[for Friday, Oct. 19]
(Why do I suddenly feel like John Ritter really missed a career opportunity here?)
The movie people weren’t all up in the newsroom yesterday like they were Thursday. Which was a relief for my workplace ADD. Instead, they were all up in the editor’s office filming Angela Bassett-as-editor scenes. They moved our editor’s manly leather couch out and replaced it with a more “feminine” couch so as to be believable. (I dunno, they both look like regular ugly fucking couches to me.) And yet this is the newspaper that is going to bring down the White House.
I’ve been playing a pretentious fun little game, trying to count the typefaces on that front page. (This pic shows the bottom half of the page, where there are no less than four typefaces alone.) Including the nameplate type, we’ve got at least six. I suspect there may be as many as eight or ten. (Play along! Eurostile, Futura, Times New Roman, Helvetica, etc.!)

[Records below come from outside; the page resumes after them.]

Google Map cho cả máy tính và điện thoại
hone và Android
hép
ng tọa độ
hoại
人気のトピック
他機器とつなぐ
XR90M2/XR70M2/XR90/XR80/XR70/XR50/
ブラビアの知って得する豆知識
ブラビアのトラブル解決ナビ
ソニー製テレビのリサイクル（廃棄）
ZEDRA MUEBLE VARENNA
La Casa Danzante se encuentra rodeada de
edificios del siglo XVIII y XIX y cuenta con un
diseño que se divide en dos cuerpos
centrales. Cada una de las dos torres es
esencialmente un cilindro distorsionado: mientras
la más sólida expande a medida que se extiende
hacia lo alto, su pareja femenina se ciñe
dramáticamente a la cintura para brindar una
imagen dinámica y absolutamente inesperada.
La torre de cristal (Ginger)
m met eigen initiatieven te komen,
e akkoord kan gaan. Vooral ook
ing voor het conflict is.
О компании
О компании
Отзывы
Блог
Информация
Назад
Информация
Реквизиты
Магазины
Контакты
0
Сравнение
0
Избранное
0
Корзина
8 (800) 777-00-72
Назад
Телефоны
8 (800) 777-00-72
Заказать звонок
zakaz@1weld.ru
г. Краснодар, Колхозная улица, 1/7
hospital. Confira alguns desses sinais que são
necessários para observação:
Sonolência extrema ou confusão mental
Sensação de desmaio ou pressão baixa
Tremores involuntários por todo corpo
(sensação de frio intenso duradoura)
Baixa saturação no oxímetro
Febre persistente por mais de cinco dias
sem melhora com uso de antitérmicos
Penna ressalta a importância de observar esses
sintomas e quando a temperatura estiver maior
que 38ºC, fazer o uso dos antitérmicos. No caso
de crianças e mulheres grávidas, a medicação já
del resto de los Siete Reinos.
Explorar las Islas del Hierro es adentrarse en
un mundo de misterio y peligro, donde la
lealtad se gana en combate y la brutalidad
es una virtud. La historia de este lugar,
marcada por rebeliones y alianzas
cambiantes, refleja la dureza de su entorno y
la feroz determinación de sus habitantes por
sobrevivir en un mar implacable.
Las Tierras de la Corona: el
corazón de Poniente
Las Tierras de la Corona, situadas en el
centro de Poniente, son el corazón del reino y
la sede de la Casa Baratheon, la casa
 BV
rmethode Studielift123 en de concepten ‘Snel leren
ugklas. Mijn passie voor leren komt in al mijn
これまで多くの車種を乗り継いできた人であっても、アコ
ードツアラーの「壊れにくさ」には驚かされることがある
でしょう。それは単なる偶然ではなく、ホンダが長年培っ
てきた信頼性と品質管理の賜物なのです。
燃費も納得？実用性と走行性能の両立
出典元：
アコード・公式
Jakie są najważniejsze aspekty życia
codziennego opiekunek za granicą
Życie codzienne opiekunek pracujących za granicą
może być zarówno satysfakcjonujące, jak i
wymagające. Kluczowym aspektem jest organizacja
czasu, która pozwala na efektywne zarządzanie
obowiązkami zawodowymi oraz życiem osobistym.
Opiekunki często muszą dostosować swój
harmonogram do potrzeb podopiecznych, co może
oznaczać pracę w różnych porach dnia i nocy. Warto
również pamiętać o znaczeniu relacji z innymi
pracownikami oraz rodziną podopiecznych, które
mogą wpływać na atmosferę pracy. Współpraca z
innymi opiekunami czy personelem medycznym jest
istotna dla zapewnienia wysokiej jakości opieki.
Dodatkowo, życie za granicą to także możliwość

Sorry for the snark, but yeesh.
It’s truly odd how the attention to detail on the set is so rigorous — the fake cubes are just full of neat little knick-knacks (fake photographs, tape dispensers, mini cassette tapes [which KHall pointed out aren’t really used anymore in favor of digital recorders] deadline schedules, news clippings, post-its, leather-bound journals, meaty works of fiction, Washington Redskins crap, crumpled granola-bar wrappers) added by set designers — and yet the actual product the movie revolves around — the newspaper — is so … whatevs.
In other words, Hollywood, I WORK CHEAP. Resumé available upon request.
This movie sounds unbelievably lame. You would think Rod Lurie would know a thing or two about journalism, considering the fact that he was an entertainment journalist before he made the career jump to hard-boiled political thrillers.